Public policy is often a major catalyst for DC plan design. By setting plan standards and limitations, legislative changes help buoy public opinion and spur plan innovation. Policy as a change agent becomes increasingly important as governments seek to manage the impact of a large retiree population on national finances, while establishing opportunities for workers to actively plan for their financial future.
While policy initiatives across the globe vary by national, cultural and financial influences, there are increasingly parallels as most markets are converging towards a DC model. Less mature DC markets appear like an abstract or impressionist rendition of the same subject; more mature DC markets can reflect shared learnings, looking like mirror image advances.
The UK and US offer perfect examples of this phenomenon, employing similar tactics but along slightly staggered timelines. Here, we will explore where each program has flourished as a result of policy initiatives, and where progress has stalled.
Both countries have embraced a common approach: automatic enrollment into a matching contribution structure that features a default investment fund. The difference being that this is mandated for all companies in the UK.
Access & coverage
While later to implement the DC model, the UK has moved faster in extending DC access and coverage, thanks to the Pension Act 2008 which required employers to offer retirement savings plan access. To meet the mandate, particularly for smaller employers not able to afford plan costs, several key master trusts (known in the US as multiple employer plans or MEPs) emerged, including the government-sponsored National Employment Savings Trust (NEST) and the nonprofit, The People’s Pension (TPP).
In the US, MEPs are still gaining traction, with a number of bills in Congress that would further promote their expansion. At State Street in the US, we continue to advocate for the yet-to-pass Automatic Retirement Plan Act (ARPA), a national requirement that all employers automatically enroll employees in a retirement savings plan.
Longevity, lifestyle, and early savings withdrawals are factors that could lead a significant retiree population to outlive their savings—a potential crisis that requires a concerted and proactive approach. A retirement income solution centered on guaranteed payments later in life could help. In the US, the Department of Labor (DOL) published guidance supporting lifetime income in 2014, paving the way for a Qualified Longevity Annuity Contract (QLAC), or deferred annuity funded within a retirement savings plan, to become a contender. The concept of an annuity can be unpalatable in some countries. The UK lifted the annuity obligation in 2015 as part of pension reform. However, the new approach in the US may offer a meaningful solution to the lifetime income challenge, provided it can feature the flexibility retirees demand.
Preparing for the Next Generation of Retirement
The DC plan portrait becomes increasingly crisp and consistent as UK and US markets continue to learn from each other. While the approaches to accumulation are aligned, the UK leads on expanding access and coverage models, with the US pursuing public policy advocacy to increase participation.

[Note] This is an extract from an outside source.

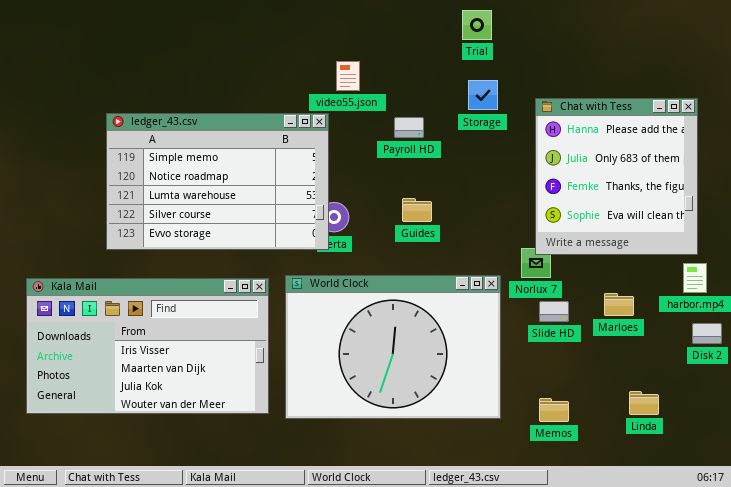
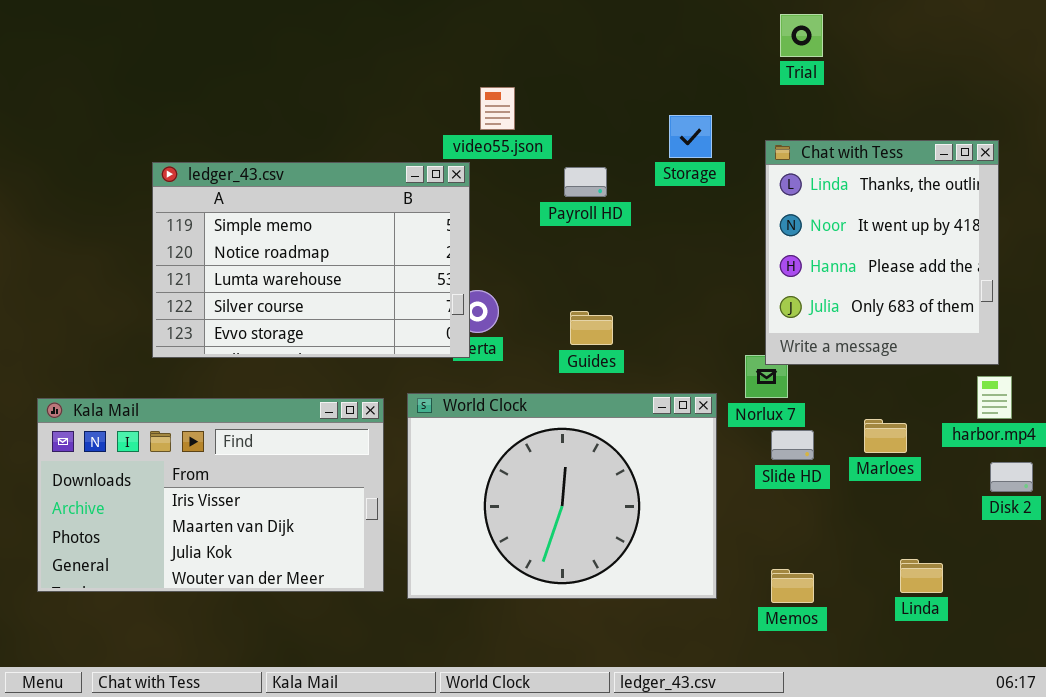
Trial: [462,10,492,40] -> [780,14,823,57], moved
Chat with Tess: [535,98,698,255] -> [765,140,999,365], scrolled up 2 rows
Guides: [402,198,432,222] -> [570,311,613,345], moved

State Street Global Advisors has long advocated for a national requirement that all employers automatically enroll their employees in a retirement plan.
However, both countries continue to grapple with the issue of retirement income, given new demographic and DC challenges. Policy is a powerful tool for adoption and could create the comfort required by industry stakeholders and participants to embrace an annuitized approach to lifetime income.